→ **Given problem**
In the article below on the repression of nonviolent Palestinian activists, condense the paragraph beginning "On 20 March" into a short bulleted list that keeps its main facts.

→ **Provided passage**
»»

Nonviolent Palestinian activists are facing a new wave of repression, demonstrating again that the Israeli authorities fear effective nonviolent action.
Israeli officials themselves know ‘we don’t do Gandhi very well’, as the then director of policy and political-military affairs at the Israel ministry of defence, major general (reserves) Amos Gilad, said in February 2010. Gilad, who retired in February after 14 years in that critical post, was talking to US officials about the treatment of nonviolent Palestinian protests in the West Bank. Their memo was released by Wikileaks in 2011.
On 20 March, longtime Palestinian activist Omar Barghouti, one of the founders of the Boycott, Divestment and Sanctions (BDS) movement against Israel, was arrested on suspicion of tax evasion, and had his passport confiscated. This was just weeks before he was due to travel to the US to receive the Gandhi Peace Award at Yale University on 23 April.
The Palestinian BDS national committee said the Israeli government was ‘fabricating a case’ against Barghouti as part of its ‘systematic efforts to criminalise the BDS movement, intimidate activists and stop free speech’.

««

→ **Material**
»»

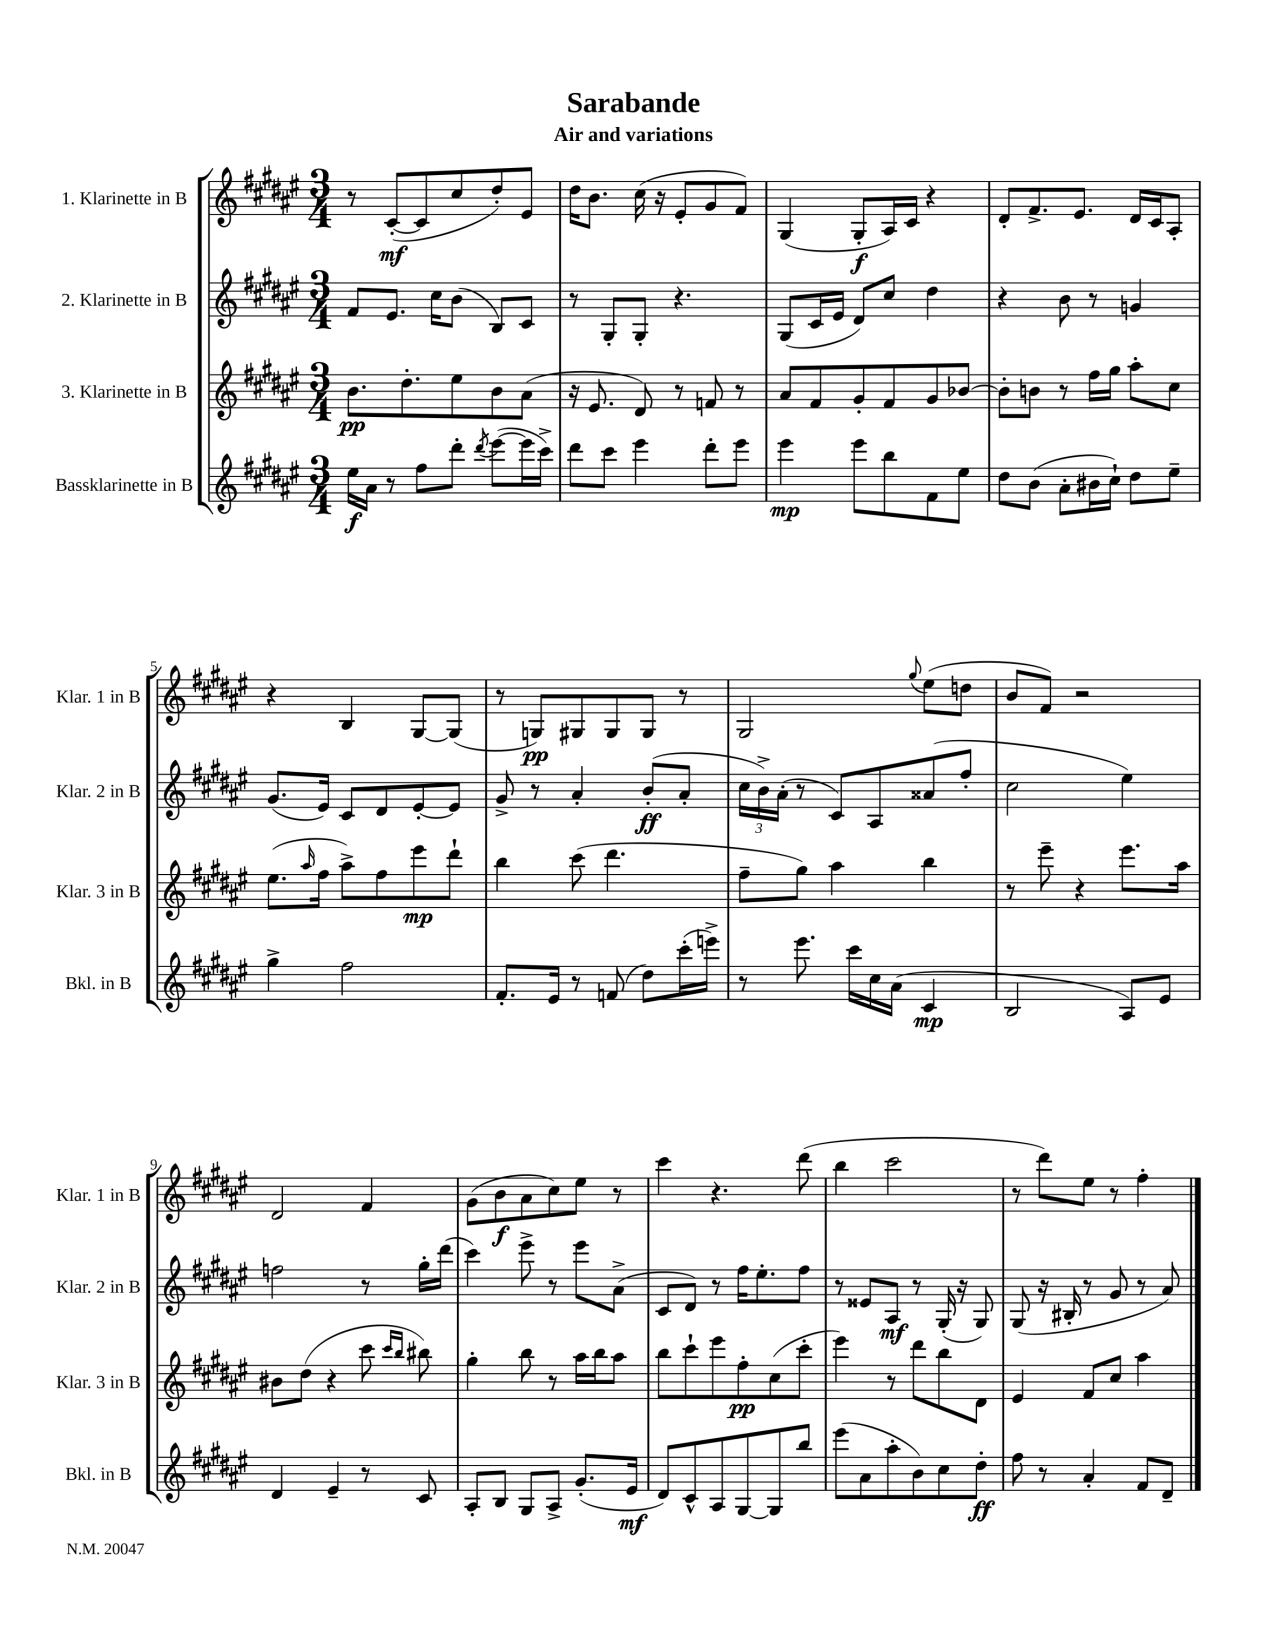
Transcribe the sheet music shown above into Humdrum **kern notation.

**kern	**kern	**kern	**kern
*staff4	*staff3	*staff2	*staff1
*clefG2	*clefG2	*clefG2	*clefG2
*k[f#c#g#d#a#e#]	*k[f#c#g#d#a#e#]	*k[f#c#g#d#a#e#]	*k[f#c#g#d#a#e#]
*M3/4	*M3/4	*M3/4	*M3/4
16ee#	8.b	8f#	8r
16a#	.	.	.
8r	.	8.e#	([8c#'
.	8.dd#'	.	.
8ff#	.	.	8c#]
.	.	16cc#	.
8ddd#'	8ee#	(8b	8cc#
8qddd#	.	.	.
([8eee#	8b	8B)	8dd#')
16eee#]	(8a#	8c#	8e#
16ccc#^)	.	.	.
=	=	=	=
8ddd#	16r	8r	16dd#
.	8.e#	.	8.b
8ccc#	.	8G#'	.
4eee#	8d#)	8G#'	(16cc#
.	.	.	16r
.	8r	4.r	8e#'
8ddd#'	8f	.	8g#
8eee#	8r	.	8f#)
=	=	=	=
4eee#	8a#	(8G#	(4G#
.	8f#	16c#	.
.	.	16e#	.
8eee#	8g#'	8d#)	8G#'
8bb	8f#	8cc#	16A#)
.	.	.	16c#
8f#	8g#	4dd#	4r
8ee#	[8b-	.	.
=	=	=	=
8dd#	8b-']	4r	8d#'
(8b	8b	.	8.f#^
8a#'	8r	8b	.
.	.	.	8.e#
16b#	16ff#	8r	.
16cc#`)	16gg#	.	.
8dd#	8aa#'	4g	16d#
.	.	.	16c#
8ee#~	8cc#	.	8A#'
=	=	=	=
4gg#^	(8.ee#	(8.g#	4r
.	16qqaa#	.	.
.	16ff#	16e#)	.
2ff#	8aa#^)	8c#	4B
.	8ff#	8d#	.
.	8eee#	[8e#'	[8G#
.	8ddd#`	8e#]	(8G#]
=	=	=	=
8.f#'	4bb	8g#^	8r
.	.	8r	8G)
16e#	.	.	.
8r	(8ccc#	4a#'	8G#
(8f	4.ddd#	.	8G#
8dd#)	.	(8b'	8G#
(16ccc#'	.	8a#'	8r
16eee^)	.	.	.
=	=	=	=
8r	8ff#~	24cc#	2G#
.	.	24b^)	.
.	.	(24a#'	.
8.eee#	8gg#)	8r	.
.	4aa#	8c#)	.
16ccc#	.	.	.
16cc#	.	8A#	.
(16a#	.	.	.
.	.	.	8qqgg#
4c#	4bb	(8a##	(8ee#
.	.	8ff#'	8dd
=	=	=	=
2B	8r	2cc#	8b
.	8eee#~	.	8f#)
.	4r	.	2r
8A#)	8.eee#	4ee#)	.
8e#	.	.	.
.	16aa#	.	.
=	=	=	=
4d#	8b#	2ff	2d#
.	(8dd#	.	.
4e#~	4r	.	.
8r	8ccc#	8r	4f#
.	16qqccc#	.	.
.	16qqbb	.	.
8c#	8bb#)	16gg#'	.
.	.	(16ddd#	.
=	=	=	=
8A#'	4gg#'	4ccc#)	(8g#
8B	.	.	8b
8G#	8bb	8eee#^	8a#
8A#^	8r	8r	8cc#)
(8.g#'	16aa#	8eee#	8ee#
.	16bb	.	.
.	8aa#	(8a#^	8r
16e#	.	.	.
=	=	=	=
8d#)	8bb	8c#	4ccc#
8c#^^	8ccc#`	8d#)	.
8A#	8eee#	8r	4.r
[8G#	8ff#'	16ff#	.
.	.	8.ee#'	.
8G#]	(8cc#	.	.
8bb	8ccc#'	8ff#	(8ddd#
=	=	=	=
(8eee#	4eee#)	8r	4bb
8a#	.	8e##	.
8aa#'	8r	8A#	2ccc#
8b)	8ddd#	8r	.
8cc#	8bb	(16G#'	.
.	.	16r	.
8dd#'	8d#	8G#)	.
=	=	=	=
8ff#	4e#	(8G#	8r
8r	.	16r	8ddd#)
.	.	16B#'	.
4a#'	8f#	8r	8ee#
.	8cc#	8g#	8r
8f#	4aa#	8r	4ff#'
8d#~	.	8a#)	.
==	==	==	==
*-	*-	*-	*-
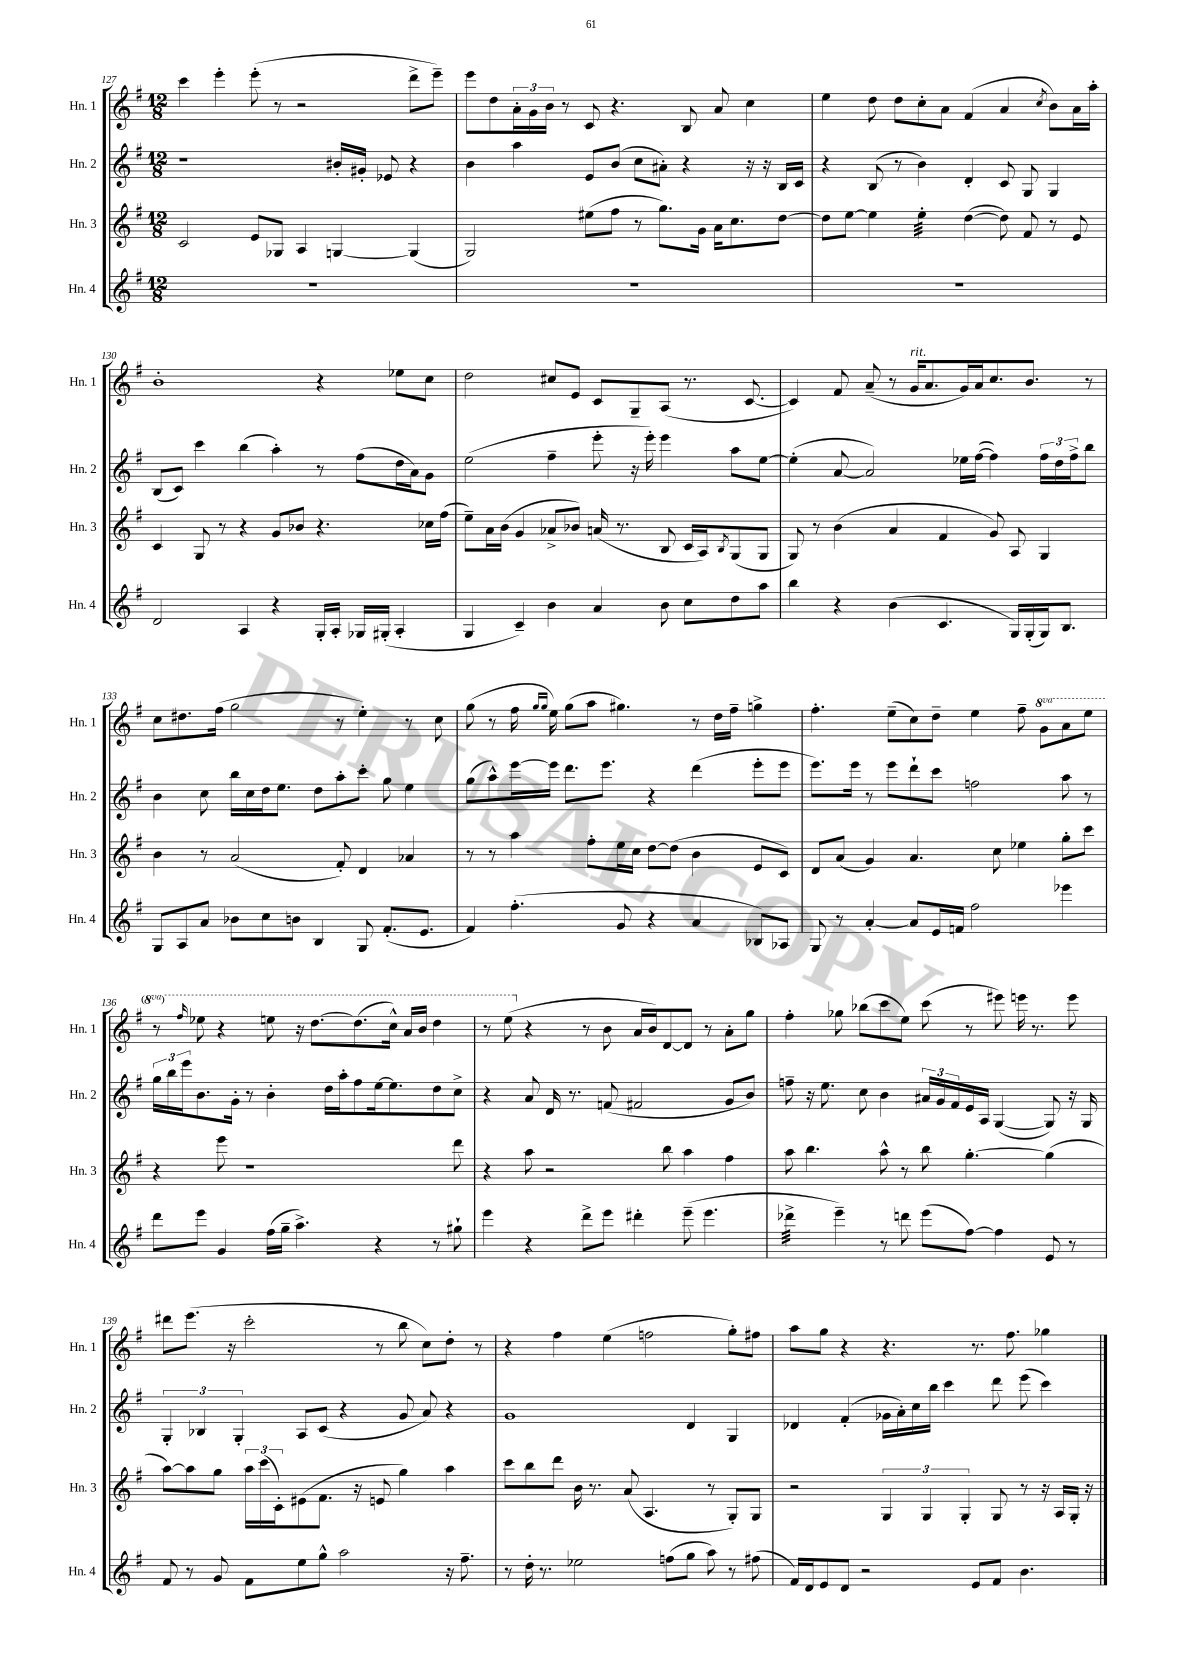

««

→ **Response to the task**
- Omar Barghouti, a longtime Palestinian activist and a founder of the Boycott, Divestment and Sanctions (BDS) movement against Israel, was arrested on 20 March on suspicion of tax evasion.
- His passport was confiscated.
- This happened weeks before he was due to travel to the US to receive the Gandhi Peace Award at Yale University on 23 April.